The problem is that these functions' arguments use multiple rows of the dataframe in order to work. Example:
def stepsize(lat1, long1, lat2, long2):
I want to add a column of "stepsizes" to my dataframe but that involves referencing both the current row and the previous row of data. How should I do this?
I have tried using df.apply(), passing a lambda function. In order to make that work, I defined local variables to hold previous latitude, longitude, and time:
def newdist_row(row):
if row["time"] < 72889:
rowprevlat = row['latitude']
rowprevlong = row['longitude']
rowprevtime = row['time']
return np.nan
else:
dist = stepsize_feet(row['latitude'], row['longitude'], rowprevlat, rowprevlong)
rowprevlat = row['latitude']
rowprevlong = row['longitude']
rowprevtime = row['time']
return dist
The apply method I wrote:
contents.apply(lambda row: newdist_row(row), axis=1)
This doesn't work due to reference before assignment; I tinkered with it and couldn't get it to work. I also tried loops, down to simply trying to add a new column with the correct "last-row" data, but got a "value is trying to be set on a copy of a slice from a DataFrame" warning.
CodePudding user response:
You can create prev_latitude
and prev_longitude
by doing:
Given df
:
latitude longitude
0 607385 435618
1 430603 435618
2 430603 435618
3 430603 435618
4 519445 435618
Doing:
df[['prev_latitude', 'prev_longitude']] = df[['latitude', 'longitude']].shift()
Output:
latitude longitude prev_latitude prev_longitude
0 607385 435618 <NA> <NA>
1 430603 435618 607385 435618
2 430603 435618 430603 435618
3 430603 435618 430603 435618
4 519445 435618 430603 435618
Now, you should be able to use your existing function:
df.apply(lambda x: stepsize(x.latitude,
x.longitude,
x.prev_latitude,
x.prev_longitude), axis=1)
(after you decided what to do with the first empty row...)

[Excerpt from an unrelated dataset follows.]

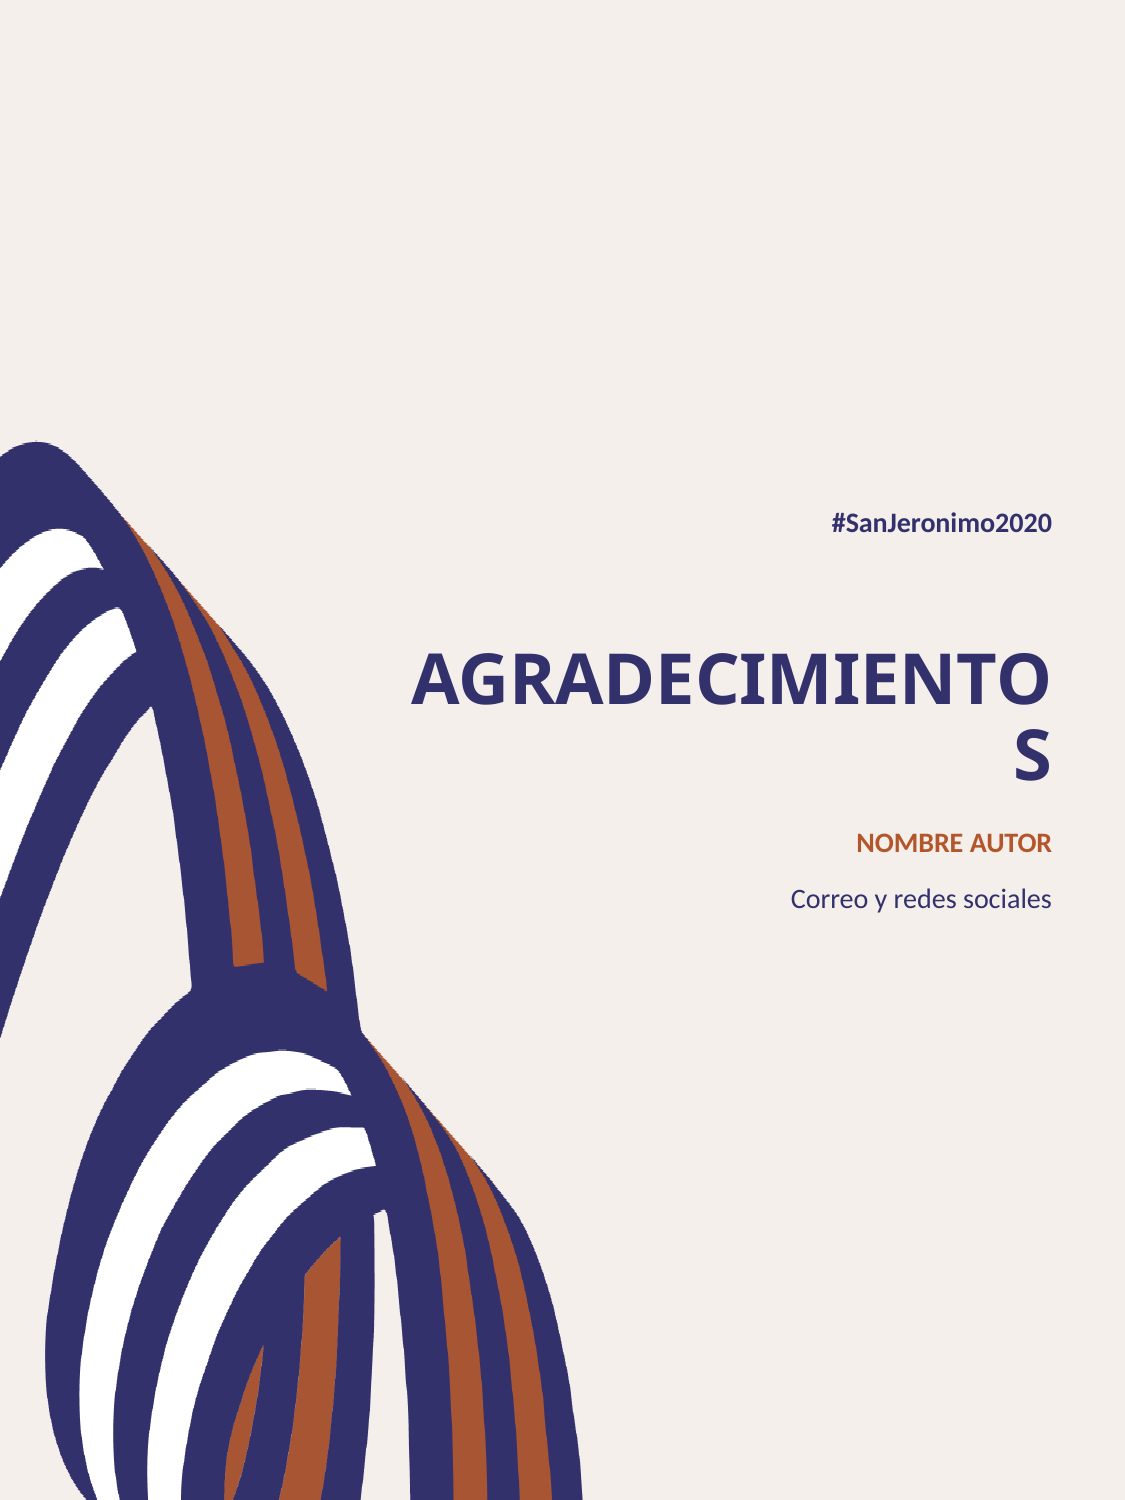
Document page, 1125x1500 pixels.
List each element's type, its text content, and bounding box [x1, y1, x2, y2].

If you're not already using it... you should look into GeoPandas
, you may be re-inventing the wheel. Idk what stepsize means for you, but if it's anything like distance between the two points...
import geopandas as gp
geometry = gp.GeoSeries.from_xy(df.longitude, df.latitude)
df = gp.GeoDataFrame(df, geometry=geometry)
df['distance'] = df.geometry.distance(df.geometry.shift())
Then this does that for you.